**Aufgabe:**
Setze die unten stehende Forumsdiskussion über Kapselung nach ihrer letzten Zeile fort.

**Quellenauszug:**

Mhm, die PIN ist public und somit aus JEDER anderen Klassen abrufbar ?!


----------



## Löffler (18. Jan 2010)

jo stimmt  habe ich gar nicht beachtet,  aber das kann doch noch net alles sein


----------



## SlaterB (18. Jan 2010)

tipp doch deine anscheinend vorliegende 'Definition von Kapselung' ab,
aber schwer vorzustellen dass noch mehr drinsteckt, set durch Konstruktor und get durch Methoden muss jawohl erlaubt sein,
mehr ist gar nicht vorhanden


----------



## maki (18. Jan 2010)

Löffler hat gesagt.:


> jo stimmt  habe ich gar nicht beachtet,  aber das kann doch noch net alles sein


Würde sagen das war alles...


----------



## Löffler (18. Jan 2010)

SlaterB hat gesagt.:


> tipp doch deine anscheinend vorliegende 'Definition von Kapselung' ab,
> aber schwer vorzustellen dass noch mehr drinsteckt, set durch Konstruktor und get durch Methoden muss jawohl erlaubt sein,
> mehr ist gar nicht vorhanden



werde ich auch so machen,  danke an alle für die Hilfe


----------



## mvitz (18. Jan 2010)

**Datensatzauszug:**
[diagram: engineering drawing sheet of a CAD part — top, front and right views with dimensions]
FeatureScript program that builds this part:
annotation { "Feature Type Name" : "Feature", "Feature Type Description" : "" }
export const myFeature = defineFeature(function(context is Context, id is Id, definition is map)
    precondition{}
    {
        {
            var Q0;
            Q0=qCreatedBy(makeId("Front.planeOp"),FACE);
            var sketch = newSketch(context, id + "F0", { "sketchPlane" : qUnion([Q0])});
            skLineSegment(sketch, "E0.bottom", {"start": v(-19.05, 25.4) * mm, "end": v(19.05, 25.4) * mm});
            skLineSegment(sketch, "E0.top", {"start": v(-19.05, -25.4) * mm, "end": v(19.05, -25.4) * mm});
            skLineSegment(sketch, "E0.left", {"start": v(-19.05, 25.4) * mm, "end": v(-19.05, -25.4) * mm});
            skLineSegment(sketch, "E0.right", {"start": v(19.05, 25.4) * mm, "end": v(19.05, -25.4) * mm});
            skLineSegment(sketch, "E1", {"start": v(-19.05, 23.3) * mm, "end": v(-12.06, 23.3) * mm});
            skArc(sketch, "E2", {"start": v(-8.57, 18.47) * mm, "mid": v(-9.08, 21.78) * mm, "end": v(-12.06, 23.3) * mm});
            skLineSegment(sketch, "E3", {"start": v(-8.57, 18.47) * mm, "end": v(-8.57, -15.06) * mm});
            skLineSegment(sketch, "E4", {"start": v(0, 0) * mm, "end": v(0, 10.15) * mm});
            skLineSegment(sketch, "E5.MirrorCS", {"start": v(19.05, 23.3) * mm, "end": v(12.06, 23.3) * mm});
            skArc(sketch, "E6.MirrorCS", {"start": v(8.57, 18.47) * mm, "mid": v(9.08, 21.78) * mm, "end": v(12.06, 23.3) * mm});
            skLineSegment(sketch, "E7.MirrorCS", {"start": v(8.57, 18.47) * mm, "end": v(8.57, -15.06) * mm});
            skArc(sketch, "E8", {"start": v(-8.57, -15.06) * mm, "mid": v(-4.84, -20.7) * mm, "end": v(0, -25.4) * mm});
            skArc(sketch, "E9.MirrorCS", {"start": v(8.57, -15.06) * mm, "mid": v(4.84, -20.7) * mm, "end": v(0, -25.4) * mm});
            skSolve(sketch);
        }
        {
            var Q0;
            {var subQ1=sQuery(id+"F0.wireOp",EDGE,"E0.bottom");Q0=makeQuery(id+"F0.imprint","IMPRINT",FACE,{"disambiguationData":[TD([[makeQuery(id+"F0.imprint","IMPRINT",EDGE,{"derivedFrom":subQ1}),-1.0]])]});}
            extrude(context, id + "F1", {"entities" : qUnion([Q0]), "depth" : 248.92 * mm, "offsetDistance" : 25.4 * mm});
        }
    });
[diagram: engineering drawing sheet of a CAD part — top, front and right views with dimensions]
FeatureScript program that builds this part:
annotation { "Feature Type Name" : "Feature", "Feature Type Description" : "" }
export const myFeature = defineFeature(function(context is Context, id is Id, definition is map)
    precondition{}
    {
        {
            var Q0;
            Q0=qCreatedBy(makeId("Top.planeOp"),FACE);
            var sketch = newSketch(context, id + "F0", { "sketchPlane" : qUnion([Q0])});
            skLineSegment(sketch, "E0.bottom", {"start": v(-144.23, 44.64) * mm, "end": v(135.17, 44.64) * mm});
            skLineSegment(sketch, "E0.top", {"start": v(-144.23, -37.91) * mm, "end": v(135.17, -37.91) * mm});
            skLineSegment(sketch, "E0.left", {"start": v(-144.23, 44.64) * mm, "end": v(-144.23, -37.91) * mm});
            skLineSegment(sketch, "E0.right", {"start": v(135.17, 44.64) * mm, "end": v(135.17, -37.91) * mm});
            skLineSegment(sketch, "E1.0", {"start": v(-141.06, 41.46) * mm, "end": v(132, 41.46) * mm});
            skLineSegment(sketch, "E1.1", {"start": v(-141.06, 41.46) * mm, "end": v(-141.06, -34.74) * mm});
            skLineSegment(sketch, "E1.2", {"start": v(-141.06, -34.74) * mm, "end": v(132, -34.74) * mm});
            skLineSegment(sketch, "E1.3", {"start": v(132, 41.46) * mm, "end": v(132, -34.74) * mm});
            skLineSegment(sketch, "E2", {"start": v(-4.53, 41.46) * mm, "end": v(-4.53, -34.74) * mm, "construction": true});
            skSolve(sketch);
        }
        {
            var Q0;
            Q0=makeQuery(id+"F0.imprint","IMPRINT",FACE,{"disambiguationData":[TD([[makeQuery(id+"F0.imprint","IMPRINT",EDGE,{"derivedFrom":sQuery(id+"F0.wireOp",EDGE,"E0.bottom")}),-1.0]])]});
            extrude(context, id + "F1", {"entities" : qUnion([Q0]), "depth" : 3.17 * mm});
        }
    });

**Schriftliche Antwort:**
Sonst halt evtl. noch, dass die Kontonummer Variable auch Public ist. Somit könnte man im Nachhinen die Kontonummer ändern, dass ist vermutlich auch nicht gewollt. (Im Endeffekt könnte man diese dann auch als final deklarieren, dass hat aber mit Kapselung erstmal nichts zu tun.)


----------



## dbohnen (18. Jan 2010)

ich hab zu der aufg noch geschrieben, dass es bei dieser methode:
 public int gibKontonummer() {
        return *this.*kontonummer; lauten muss...
hab aber keinen plan, ob ich damit richtig liege... und mit kapselung hat das auch erstma nix zu tun oder?
mfg
dbohnen


----------



## Löffler (18. Jan 2010)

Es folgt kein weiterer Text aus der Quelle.